# What is being asked
Rewrite the lawn frost passage from "When a lawn" up to and including "in the shade.", putting "groundskeeper" in place of "superintendent".
*** Source passage Section Begins ***
In the north and transition zones, it is not uncommon for a lawn to be covered in frost on a cold fall morning. Whatever you do, stay off of it!
What Causes Frost?
Frost occurs on cold, clear nights when atmospheric conditions cause objects, like grass, to become colder than the surrounding air. Depending on the conditions, frost can be light and scattered, or heavy enough to kill flowers and bring on dormancy in plants.
On an even more scientific level, grass blades move water through them for nourishment, but this moisture freezes inside the grass when you observe a light frost across the outside surface. Water molecules naturally expand during the freezing process, so plant cells are damaged as the moisture ruptures cell walls. However, a light frost does not freeze the ground; your lawn's roots remain above the freezing point. As a result, you may have some blade damage after the cold weather, but the roots have a chance at healing the damage as the grass continues to grow.
A light frost, especially over several nights, shows visible signs of damage in the daylight, depending on the grass species. For example, Bermuda grass acquires a brown, patchy appearance and dies relatively quickly if warmer temperatures do not return. In contrast, St. Augustine grass develops a brown, yellow or even purple hue in the damaged area.
Typically, you have a chance at reseeding the damaged area once spring arrives; the dead grass eventually becomes thatch that nourishes the soil below as the new seeds germinate and grow tall.
Why Stay off It?
When a lawn is frosted, the grass blades are literally frozen. Any activity on the lawn while it is frosty, like walking on it or mowing it, will "break" the grass blade and damage the lawn.
It will recover eventually, but it may not fully bounce back until the following spring.
Scientifically, when a heavy object presses down onto the blades, the expanded water molecules slice through the grass and cause significant cellular damage. You notice impact damage after passing across the surface—the blades often produce a white or beige hue from being crushed along with the icy frost.
On a frosty morning at a golf course, nobody moves until the superintendent determines the course frost free. The frost dissipates as the sun rises and the air warms up. Sprinklers are sometimes turned on for 30 seconds or so to speed up the process, especially in the shade.
For a homeowner, deliveries, mail-persons, or children are usually responsible for unwittingly damaging the lawn.
One of the most practical ways to prevent light frost effects across your grass is watering the turf the night before. A deep watering allows the moisture to evaporate slowly overnight. This evaporation creates friction and heat around the grass blades. As the night air temperature drops below freezing, your grass flush with the ground has a slightly higher temperature from the evaporative heat processes.
Your turf cannot reach the freezing temperature needed for water molecule expansion that causes so much widespread turf dieback.
*** Source passage Section Ends ***
*** Input data Section Begins ***
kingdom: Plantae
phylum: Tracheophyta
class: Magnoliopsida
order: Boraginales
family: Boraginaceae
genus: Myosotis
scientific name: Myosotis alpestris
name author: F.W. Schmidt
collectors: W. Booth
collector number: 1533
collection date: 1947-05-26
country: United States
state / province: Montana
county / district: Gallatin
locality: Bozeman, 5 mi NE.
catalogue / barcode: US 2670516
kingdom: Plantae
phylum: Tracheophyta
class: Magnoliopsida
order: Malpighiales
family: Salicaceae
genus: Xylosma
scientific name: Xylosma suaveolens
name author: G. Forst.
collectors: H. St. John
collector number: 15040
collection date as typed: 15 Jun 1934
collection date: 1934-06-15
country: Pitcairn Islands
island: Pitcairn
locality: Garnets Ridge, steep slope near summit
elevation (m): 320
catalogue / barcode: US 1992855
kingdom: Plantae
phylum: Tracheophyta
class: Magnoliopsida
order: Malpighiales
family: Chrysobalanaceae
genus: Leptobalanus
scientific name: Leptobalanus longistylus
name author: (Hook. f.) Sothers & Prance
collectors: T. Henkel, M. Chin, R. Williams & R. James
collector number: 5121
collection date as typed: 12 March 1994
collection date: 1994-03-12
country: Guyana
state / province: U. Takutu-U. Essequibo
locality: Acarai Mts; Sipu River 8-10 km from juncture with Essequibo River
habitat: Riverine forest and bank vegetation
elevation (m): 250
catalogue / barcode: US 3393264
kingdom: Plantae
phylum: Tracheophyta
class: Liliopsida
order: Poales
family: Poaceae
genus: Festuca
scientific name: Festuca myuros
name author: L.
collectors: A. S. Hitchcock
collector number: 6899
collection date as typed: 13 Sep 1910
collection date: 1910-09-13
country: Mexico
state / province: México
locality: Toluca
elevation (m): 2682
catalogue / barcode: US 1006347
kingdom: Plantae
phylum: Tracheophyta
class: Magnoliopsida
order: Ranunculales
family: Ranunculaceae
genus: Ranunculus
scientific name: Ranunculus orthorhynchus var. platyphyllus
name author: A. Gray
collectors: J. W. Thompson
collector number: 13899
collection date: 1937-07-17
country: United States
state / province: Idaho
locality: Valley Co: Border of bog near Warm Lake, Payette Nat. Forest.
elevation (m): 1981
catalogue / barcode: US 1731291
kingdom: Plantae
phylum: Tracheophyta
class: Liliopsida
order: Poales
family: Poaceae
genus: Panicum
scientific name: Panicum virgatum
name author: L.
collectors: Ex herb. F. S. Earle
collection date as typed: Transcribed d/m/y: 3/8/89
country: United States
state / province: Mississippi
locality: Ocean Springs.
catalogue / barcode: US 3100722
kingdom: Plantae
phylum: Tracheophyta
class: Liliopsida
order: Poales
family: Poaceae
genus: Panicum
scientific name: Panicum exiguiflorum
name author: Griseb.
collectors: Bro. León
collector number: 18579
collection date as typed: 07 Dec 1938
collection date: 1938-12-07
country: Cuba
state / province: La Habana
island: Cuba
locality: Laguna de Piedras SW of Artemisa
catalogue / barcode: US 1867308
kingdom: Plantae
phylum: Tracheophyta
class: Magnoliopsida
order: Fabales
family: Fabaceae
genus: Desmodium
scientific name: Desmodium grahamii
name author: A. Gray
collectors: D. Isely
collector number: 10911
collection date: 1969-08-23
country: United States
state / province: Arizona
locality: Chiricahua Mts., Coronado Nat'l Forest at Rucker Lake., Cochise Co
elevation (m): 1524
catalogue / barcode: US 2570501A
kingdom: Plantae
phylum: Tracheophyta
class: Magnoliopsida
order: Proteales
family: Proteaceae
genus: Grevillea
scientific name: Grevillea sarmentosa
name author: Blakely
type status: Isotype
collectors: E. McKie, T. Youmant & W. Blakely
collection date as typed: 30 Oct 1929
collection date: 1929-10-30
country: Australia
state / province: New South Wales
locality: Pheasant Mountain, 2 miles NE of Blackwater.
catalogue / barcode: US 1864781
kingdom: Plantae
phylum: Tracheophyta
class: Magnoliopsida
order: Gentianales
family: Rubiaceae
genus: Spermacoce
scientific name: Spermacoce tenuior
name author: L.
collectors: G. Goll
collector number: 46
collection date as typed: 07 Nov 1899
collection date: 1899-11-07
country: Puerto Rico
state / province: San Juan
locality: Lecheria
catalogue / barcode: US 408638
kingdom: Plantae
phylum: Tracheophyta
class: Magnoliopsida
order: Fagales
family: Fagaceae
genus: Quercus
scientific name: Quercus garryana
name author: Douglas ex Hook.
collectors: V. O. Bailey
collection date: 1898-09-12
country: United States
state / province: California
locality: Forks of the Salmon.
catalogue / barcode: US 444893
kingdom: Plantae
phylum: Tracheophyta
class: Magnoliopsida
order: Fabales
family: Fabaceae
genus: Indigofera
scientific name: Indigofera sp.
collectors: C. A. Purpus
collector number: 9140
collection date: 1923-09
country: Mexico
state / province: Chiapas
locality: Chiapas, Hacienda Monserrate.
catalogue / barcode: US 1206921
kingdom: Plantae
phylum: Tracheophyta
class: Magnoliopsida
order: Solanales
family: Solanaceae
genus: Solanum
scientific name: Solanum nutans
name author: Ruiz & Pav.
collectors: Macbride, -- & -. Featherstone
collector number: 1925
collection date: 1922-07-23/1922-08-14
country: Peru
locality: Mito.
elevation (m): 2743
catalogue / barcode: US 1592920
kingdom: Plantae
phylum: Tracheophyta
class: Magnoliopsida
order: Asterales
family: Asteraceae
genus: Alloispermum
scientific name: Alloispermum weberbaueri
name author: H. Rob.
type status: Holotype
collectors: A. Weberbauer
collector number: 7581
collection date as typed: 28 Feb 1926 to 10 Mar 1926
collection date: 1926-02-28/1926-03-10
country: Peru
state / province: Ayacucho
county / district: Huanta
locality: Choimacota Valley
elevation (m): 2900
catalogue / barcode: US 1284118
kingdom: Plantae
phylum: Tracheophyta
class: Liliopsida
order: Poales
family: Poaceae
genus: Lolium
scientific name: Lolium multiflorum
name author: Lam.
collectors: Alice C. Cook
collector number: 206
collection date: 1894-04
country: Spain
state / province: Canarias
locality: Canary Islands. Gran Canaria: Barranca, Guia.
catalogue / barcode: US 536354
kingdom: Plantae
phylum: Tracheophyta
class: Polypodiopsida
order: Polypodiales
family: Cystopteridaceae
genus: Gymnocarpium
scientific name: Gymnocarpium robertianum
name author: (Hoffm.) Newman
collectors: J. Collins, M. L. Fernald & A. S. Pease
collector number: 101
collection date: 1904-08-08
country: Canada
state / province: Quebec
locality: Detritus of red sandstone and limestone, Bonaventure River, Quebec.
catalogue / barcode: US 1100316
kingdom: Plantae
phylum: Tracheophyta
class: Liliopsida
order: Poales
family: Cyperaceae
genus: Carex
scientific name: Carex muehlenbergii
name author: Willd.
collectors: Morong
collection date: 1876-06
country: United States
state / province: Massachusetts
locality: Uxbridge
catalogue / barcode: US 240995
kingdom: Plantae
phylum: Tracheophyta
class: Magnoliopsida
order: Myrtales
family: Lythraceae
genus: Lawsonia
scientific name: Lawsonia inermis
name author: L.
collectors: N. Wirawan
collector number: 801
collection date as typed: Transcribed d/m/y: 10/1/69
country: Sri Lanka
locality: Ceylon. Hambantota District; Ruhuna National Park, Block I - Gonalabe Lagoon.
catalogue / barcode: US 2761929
*** Input data Section Ends ***
# Written reply
When a lawn is frosted, the grass blades are literally frozen. Any activity on the lawn while it is frosty, like walking on it or mowing it, will "break" the grass blade and damage the lawn.
It will recover eventually, but it may not fully bounce back until the following spring.
Scientifically, when a heavy object presses down onto the blades, the expanded water molecules slice through the grass and cause significant cellular damage. You notice impact damage after passing across the surface—the blades often produce a white or beige hue from being crushed along with the icy frost.
On a frosty morning at a golf course, nobody moves until the groundskeeper determines the course frost free. The frost dissipates as the sun rises and the air warms up. Sprinklers are sometimes turned on for 30 seconds or so to speed up the process, especially in the shade.